5. ビザの申請(在留資格認定証明書を海外現地の大使館などへ提出)

6. ビザが発給されたら日本へ入国

7. 外国人の入国後、すみやかに支援計画を実施

8. 特定技能外国人の就労開始

受入れ企業が取り組む支援計画は、出入国時の送迎や日本での生活オリエンテーション、住民登録や住居の確保、口座開設といった手続きのサポートなどが挙げられます。企業が実施できない場合には、登録支援機関に委託することも可能です。支援計画の詳しい内容については、以下の資料をご参照ください。

受け入れ機関(企業)の条件

素形材産業の受け入れ機関に課される条件としては、主に「協議会への参加」や「経済産業省の調査・指導への協力」などが定められています。分野によっては、その他にも特定の機関から認証を得るなどの事項が必要となります。

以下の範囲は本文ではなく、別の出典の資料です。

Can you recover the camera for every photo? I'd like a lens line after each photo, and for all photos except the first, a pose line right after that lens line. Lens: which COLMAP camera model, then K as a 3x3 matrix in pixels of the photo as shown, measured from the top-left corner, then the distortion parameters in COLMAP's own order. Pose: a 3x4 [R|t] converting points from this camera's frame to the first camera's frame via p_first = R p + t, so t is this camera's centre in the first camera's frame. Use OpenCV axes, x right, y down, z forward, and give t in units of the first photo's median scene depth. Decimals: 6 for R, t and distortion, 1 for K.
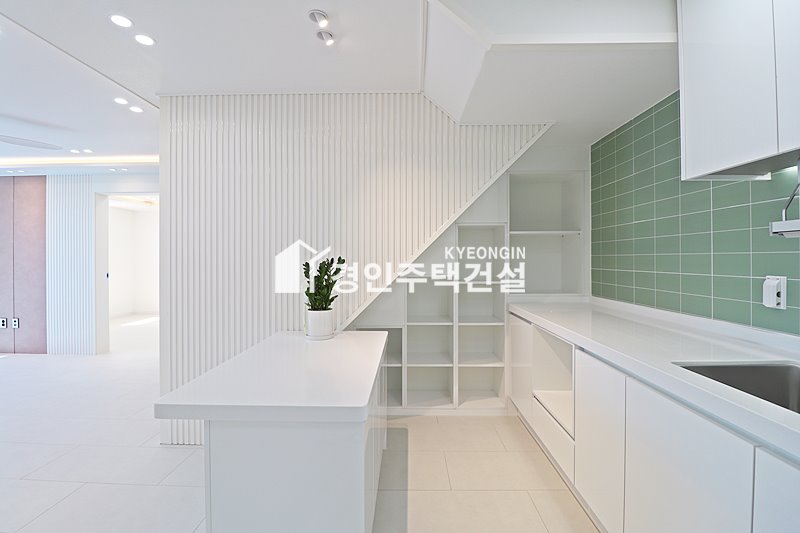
lens RADIAL K [[368.6, 0, 402.6], [0, 368.6, 260.0], [0, 0, 1]] dist [-0.004006, -0.010914]
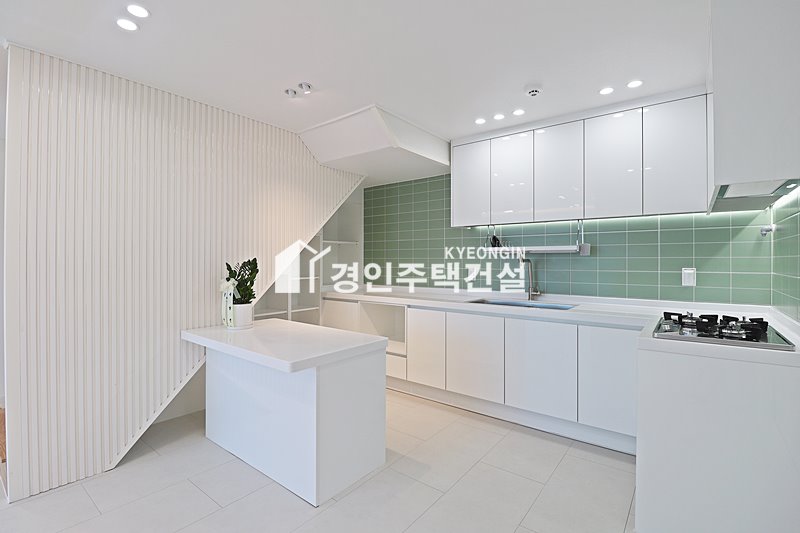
lens RADIAL K [[372.6, 0, 402.6], [0, 372.6, 261.0], [0, 0, 1]] dist [0.002909, -0.015392]
pose [[0.595581, 0.003644, 0.803287, -0.640937], [-0.003305, 0.999992, -0.002086, 0.001264], [-0.803288, -0.001413, 0.595589, -0.077537]]
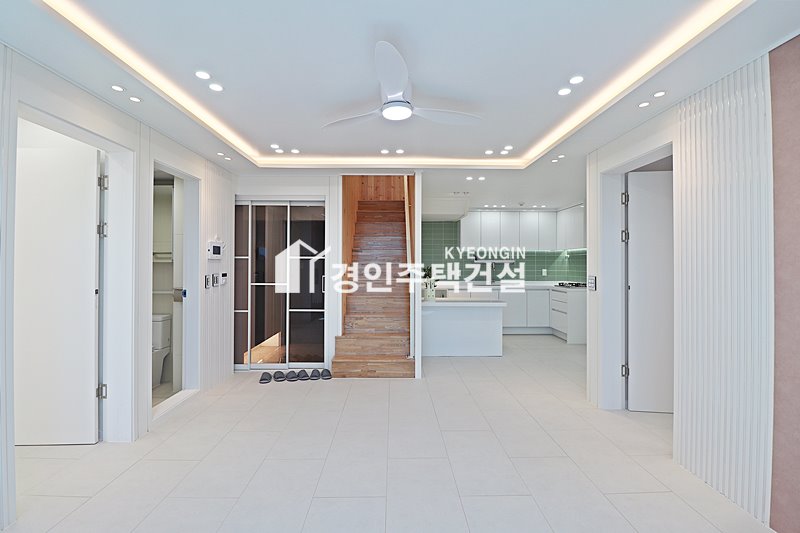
lens RADIAL K [[369.8, 0, 401.0], [0, 369.8, 260.8], [0, 0, 1]] dist [0.002774, -0.016228]
pose [[-0.041878, 0.009744, 0.999075, -1.945273], [-0.001096, 0.999951, -0.009798, -0.015503], [-0.999122, -0.001506, -0.041866, 0.956695]]
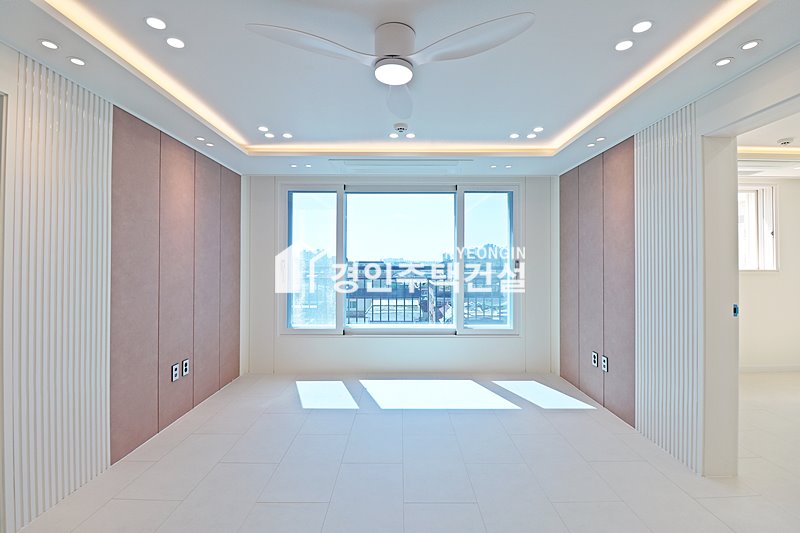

これだけを見ると、素形材産業はその分野特有の条件が比較的少ない方です。ただし全分野に共通したもので、特定技能外国人との雇用契約や支援に関する基準、受け入れ機関自体が満たすべき基準などもあります。スムーズに外国人を受け入れるためにも、必ず目を通しておきましょう。

特定技能人材の待遇

特定技能外国人の受入れ機関が満たすべき基準は、主に外国人との雇用契約や支援体制、受入れ機関などに関することです。中でも雇用契約では、外国人材への待遇に関する重要なことが記載されています。

特定技能外国人との雇用契約で満たすべき基準(一例)
  • 所定労働時間が、同じ受入れ機関で雇用する通常の労働者と同等であること
  • 報酬額が日本人が従事する場合の額と同等以上であること
  • 外国人であることを理由として、差別的な扱いをしないこと
  • 一時帰国を希望した場合,休暇を取得させること
  • 受入れ機関は外国人の健康状況やその他の生活状況を把握するために必要な措置を行う

つまり外国人というだけで他の職員と差別することは認めておらず、一緒に働いている日本人従業員と同じ待遇や報酬にする必要があります。加えて、外国人の生活面における支援も欠かしてはなりません。

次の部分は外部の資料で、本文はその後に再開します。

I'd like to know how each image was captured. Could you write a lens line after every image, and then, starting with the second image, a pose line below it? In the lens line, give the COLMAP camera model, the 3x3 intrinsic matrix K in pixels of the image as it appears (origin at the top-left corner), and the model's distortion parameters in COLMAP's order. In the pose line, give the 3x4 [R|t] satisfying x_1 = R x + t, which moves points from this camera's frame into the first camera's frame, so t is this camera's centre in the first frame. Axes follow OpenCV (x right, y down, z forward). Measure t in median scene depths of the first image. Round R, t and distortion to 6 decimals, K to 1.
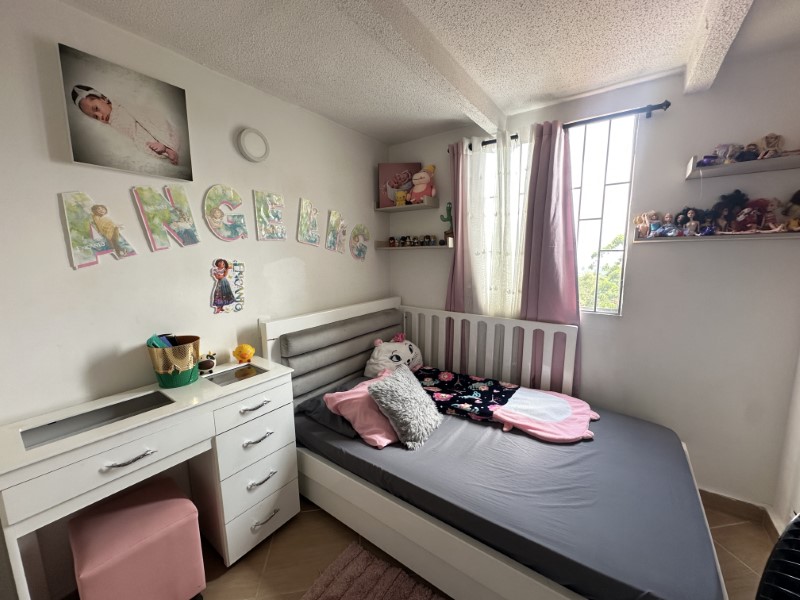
lens RADIAL K [[318.2, 0, 398.5], [0, 318.2, 301.0], [0, 0, 1]] dist [-0.001774, 0.000498]
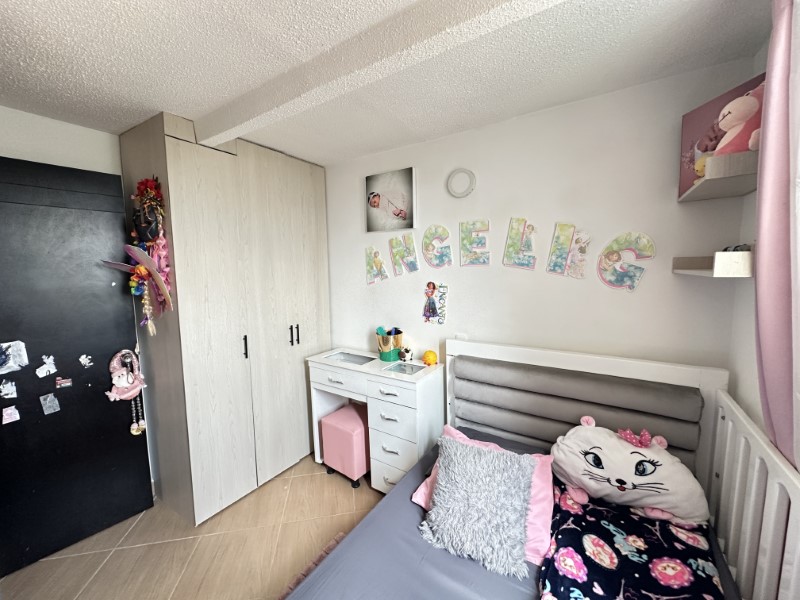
lens RADIAL K [[318.2, 0, 399.1], [0, 318.2, 302.0], [0, 0, 1]] dist [-0.001774, 0.000498]
pose [[0.048540, 0.119300, -0.991671, 0.756870], [-0.127877, 0.985413, 0.112287, -0.185432], [0.990602, 0.121361, 0.063088, 0.820021]]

また受け入れ企業自体が満たすべき基準の中にも、外国人への待遇について明記されてます。雇用する際には労働基準法や社会保険、税金に関する法令遵守はもちろんのこと、仕事を続けられる環境づくりなども欠かせません。

受け入れ機関自体が満たすべき基準(一例)
  • 労働や社会保険、租税に関する法令を遵守する
  • 支援に必要な費用を外国人に負担させない
  • 雇用契約を継続する体制を適切に整備する
  • 報酬は預貯金口座への振込などで支払う

「協議・連絡会」への加入

素形材産業の場合、受け入れ機関として認められる条件に経済産業省が運営する「「製造業特定技能外国人材受入れ協議・連絡会」の構成員になることが含まれています。特に初めて特定技能外国人を雇用する際には、加入するための届出が必要です。

加入申請など手続きは、経済産業省のポータルサイトから受入れ機関(企業)向けの申し込みを行なってください。

申し込みの準備ページでは、事前に入力する内容を確認することが可能です。主に「法人情報」「担当者連絡先」「受入れ事業所情報」「登録支援機関情報」などの記入事項があります。また証明書類の作成・提出もしなければならないため、必要に応じて書類を用意しましょう。

「協議・連絡会」の入会手続きに関する改正

これまで製造分野の協議・連絡会への加入は、特定技能外国人の受け入れから4ヶ月以内に行うものとして課されていました。

しかし入会時の審査に、在留資格手続きなどで申請した分野や事業内容が一致しない事例がいくつも発生。すでに外国人の雇用を開始しているにも関わらず、協議・連絡会へ入会できない事態に陥るケースがありました。

そこで経済産業省は、協議・連絡会の構成員となる要件を出入国在留管理庁の手続き前に変更。2021年1月29日に改正を公布し、同年3月1日より施行しています。

つまり現在では製造分野の特定技能外国人を受け入れる前に、協議・連絡会への加入を済まなければなりません。さらに改正の影響で申し込みが増加し混み合っている状況なので、早めの申請を心がける必要があります。

特定技能『素形材産業』で外国人材の活躍の場が増える

製造分野の特定技能の中でも、特に素形材産業は人手が必要とされています。というのも素形材産業の受入れ見込み数が約2万人なのに対して、他の製造2分野は5,000人ほど。より特定技能外国人による人材確保を求めているのです。

とはいえ、13もの業務区分があり専門的な技能も必須なので、簡単に取得できる在留資格ではないことが伺えます。技能試験の合格率も低いため、一から特定技能で始める外国人の方は少ないかもしれません。

しかし特定技能は、まだまだ新設されたばかりの制度です。コロナ禍による影響もあり、積極的に推し進められない状況が続くものの、制度が継続することで改善やノウハウの構築につなげられます。

そして技能実習2号からの移行という手段もあるため、今後も製造分野で外国人材による活躍の場は増加していくはずです。もし素形材産業で人材不足に悩まされているなら、特定技能外国人の雇用も視野に入れておきましょう。